## [Task brief]
Using the data below, find how many lines include the word "Вороненкова" and report that figure alone.

## [Supplied records]
────────────────

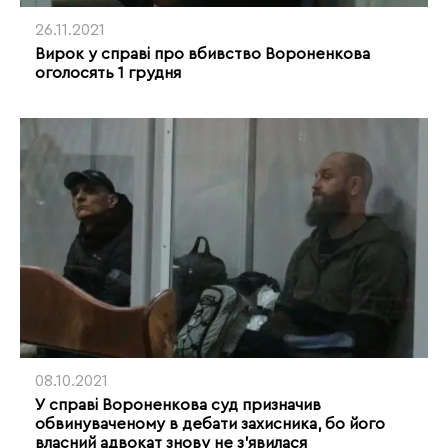
26.11.2021
Вирок у справі про вбивство Вороненкова
оголосять 1 грудня
08.10.2021
У справі Вороненкова суд призначив
обвинуваченому в дебати захисника, бо його
власний адвокат знову не з’явилася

────────────────

## [Result below]
2